*** Data supplied
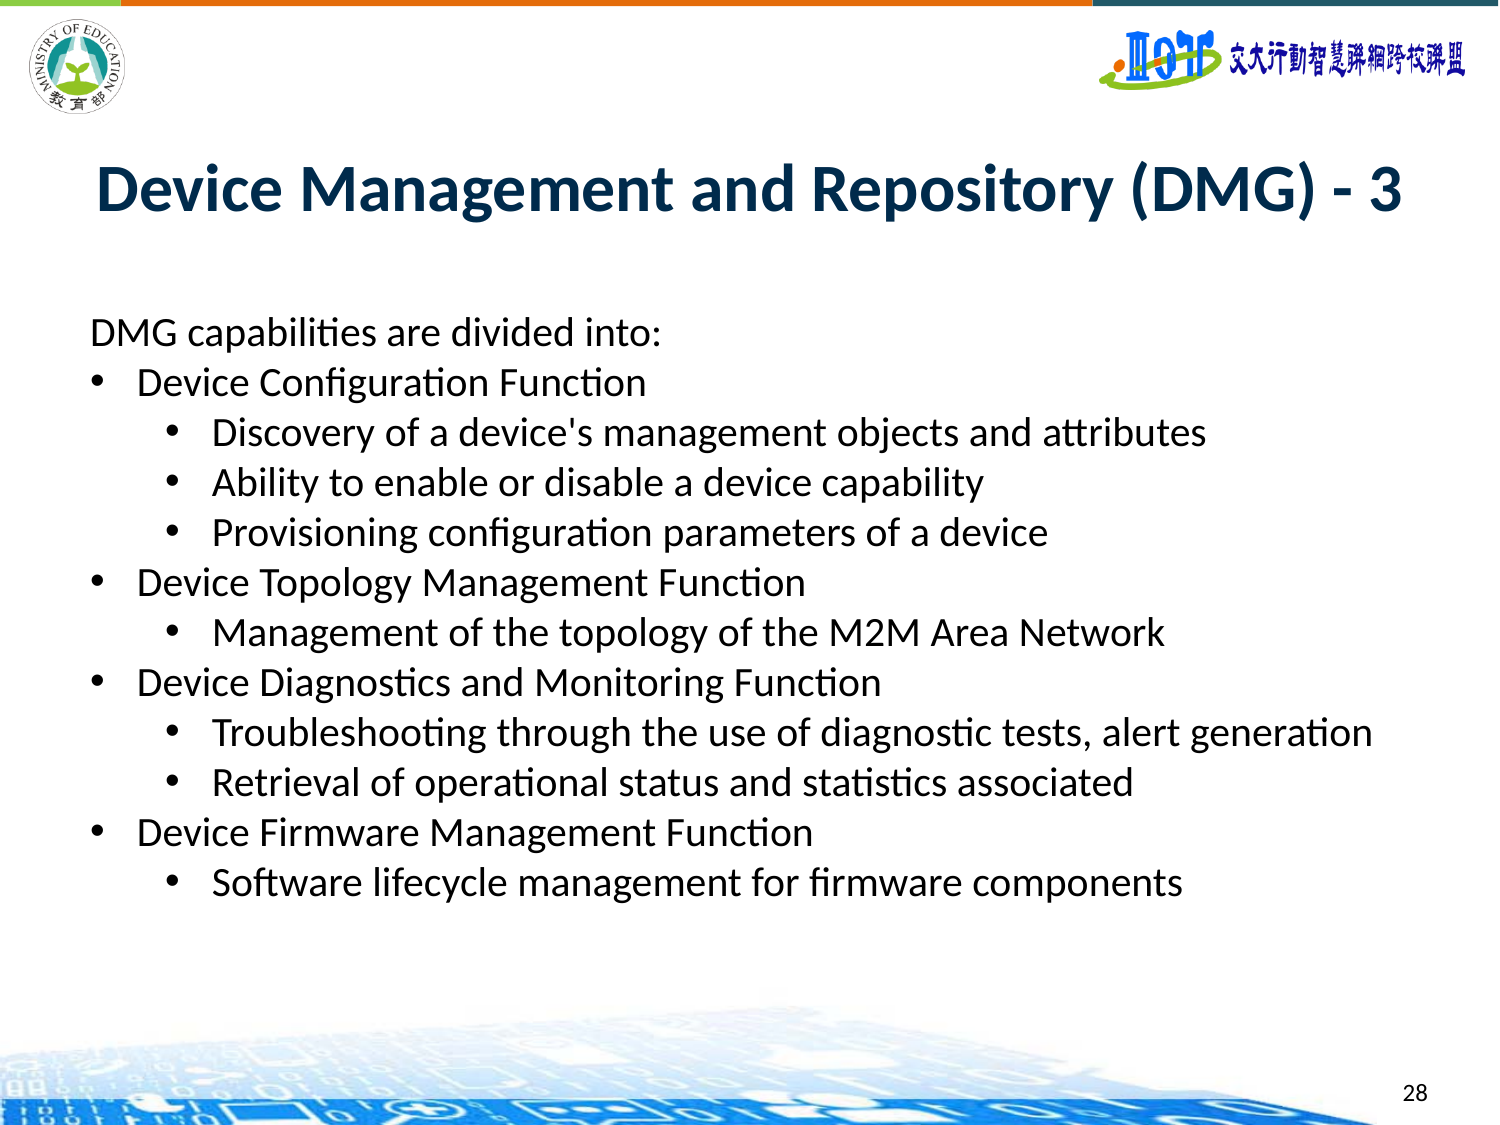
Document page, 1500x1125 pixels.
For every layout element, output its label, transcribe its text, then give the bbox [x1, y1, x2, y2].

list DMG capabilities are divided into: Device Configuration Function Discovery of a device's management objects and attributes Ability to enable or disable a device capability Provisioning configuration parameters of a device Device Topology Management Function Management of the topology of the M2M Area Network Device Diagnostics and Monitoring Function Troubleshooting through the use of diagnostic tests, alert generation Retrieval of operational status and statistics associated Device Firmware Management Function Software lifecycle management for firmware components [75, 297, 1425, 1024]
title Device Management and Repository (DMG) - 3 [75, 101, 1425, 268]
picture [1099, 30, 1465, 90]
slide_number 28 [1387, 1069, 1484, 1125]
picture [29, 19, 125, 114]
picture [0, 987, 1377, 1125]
******
*** Data supplied
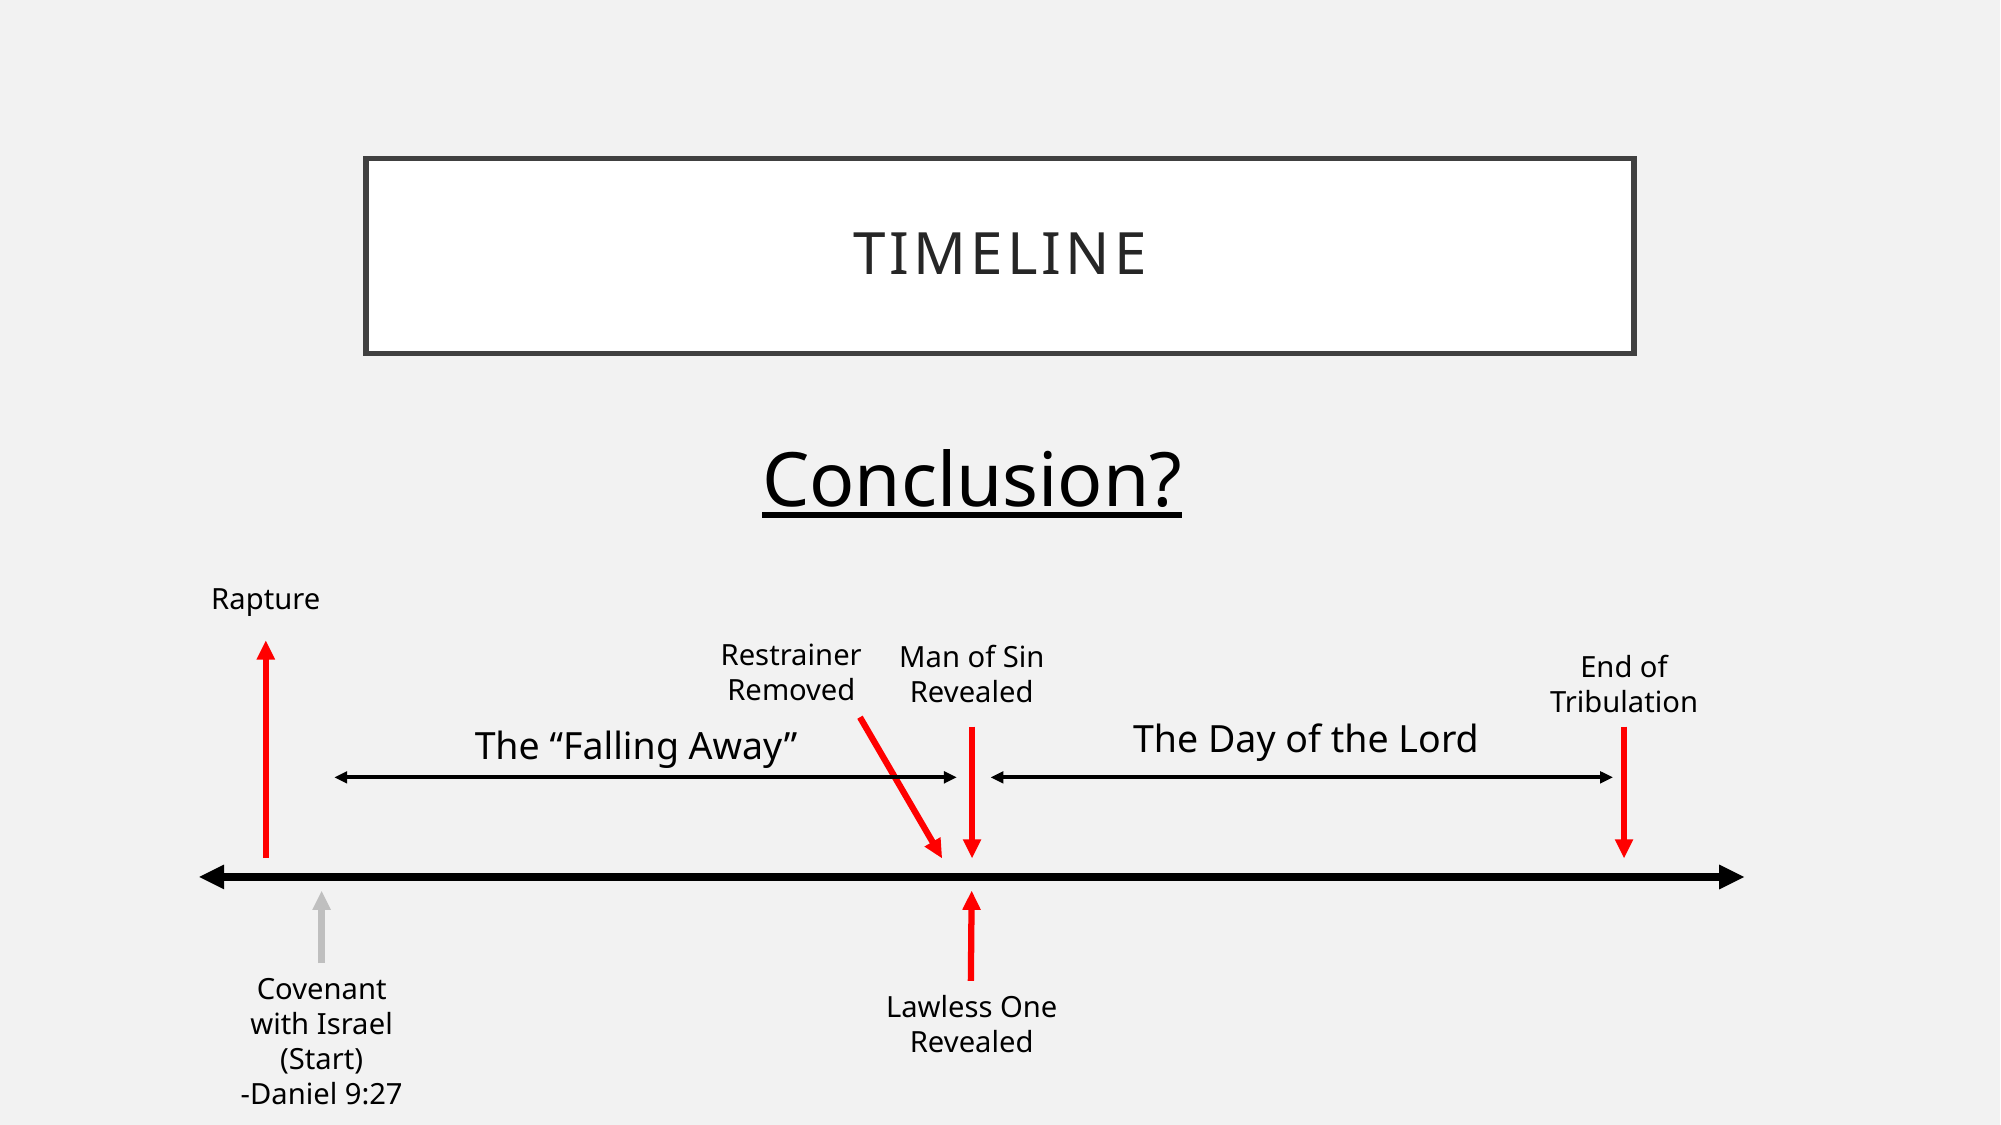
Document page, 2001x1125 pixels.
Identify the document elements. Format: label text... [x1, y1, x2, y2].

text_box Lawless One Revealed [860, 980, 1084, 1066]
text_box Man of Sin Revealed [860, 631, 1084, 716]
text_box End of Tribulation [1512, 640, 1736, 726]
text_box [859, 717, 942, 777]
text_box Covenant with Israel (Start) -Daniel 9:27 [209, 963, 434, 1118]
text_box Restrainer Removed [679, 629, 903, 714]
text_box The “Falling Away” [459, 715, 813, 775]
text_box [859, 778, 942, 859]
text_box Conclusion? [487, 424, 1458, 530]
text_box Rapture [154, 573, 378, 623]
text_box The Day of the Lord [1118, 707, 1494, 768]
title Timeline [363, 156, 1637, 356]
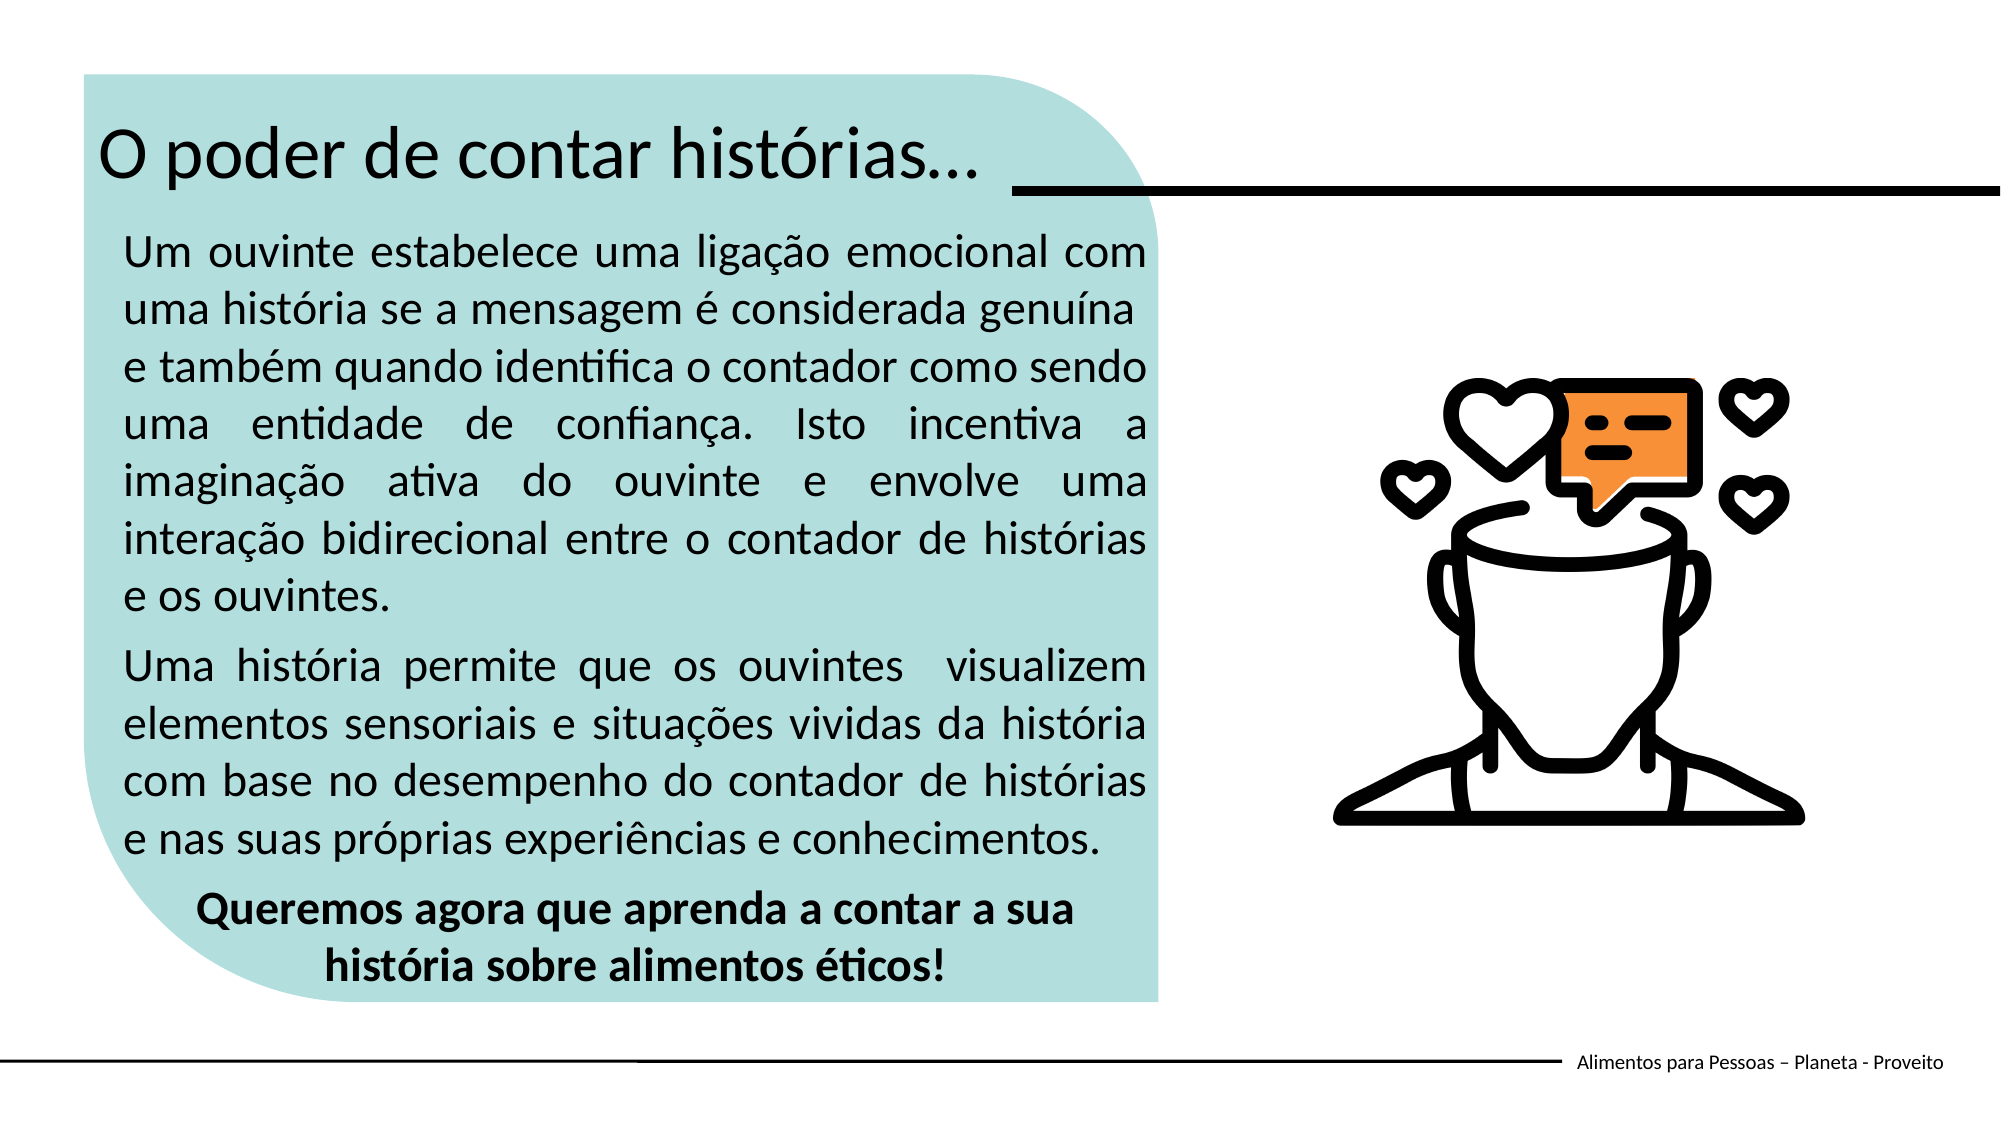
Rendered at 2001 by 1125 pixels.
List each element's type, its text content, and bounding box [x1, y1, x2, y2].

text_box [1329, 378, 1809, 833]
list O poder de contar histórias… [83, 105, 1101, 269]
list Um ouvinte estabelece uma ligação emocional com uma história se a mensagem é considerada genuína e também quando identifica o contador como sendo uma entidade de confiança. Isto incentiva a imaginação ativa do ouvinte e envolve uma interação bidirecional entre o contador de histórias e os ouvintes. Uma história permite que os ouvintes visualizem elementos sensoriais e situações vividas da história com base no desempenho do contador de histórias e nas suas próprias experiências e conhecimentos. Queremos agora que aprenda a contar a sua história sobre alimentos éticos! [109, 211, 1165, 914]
******
*** Data supplied
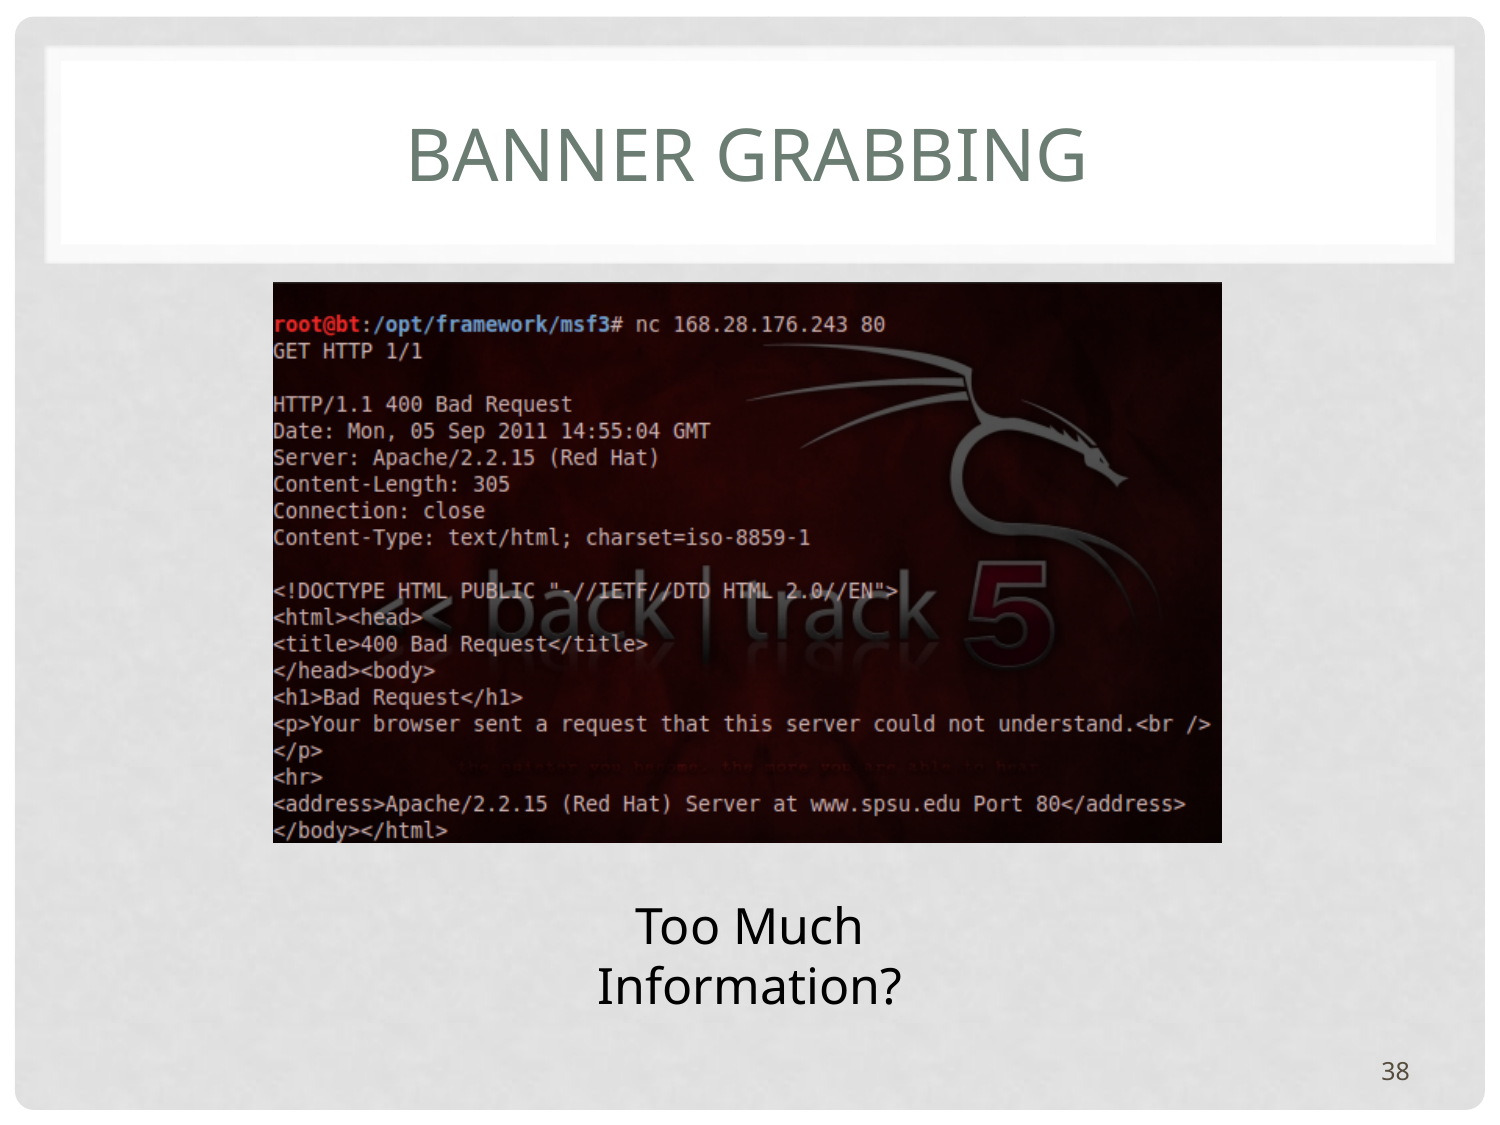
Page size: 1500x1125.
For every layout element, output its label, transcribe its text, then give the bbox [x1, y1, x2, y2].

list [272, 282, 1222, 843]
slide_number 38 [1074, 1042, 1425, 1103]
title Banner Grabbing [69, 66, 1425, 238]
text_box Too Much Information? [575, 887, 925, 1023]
******
- _Directions_
State how many lines above include the word "pixels", and nothing more.

- _Written solution_
3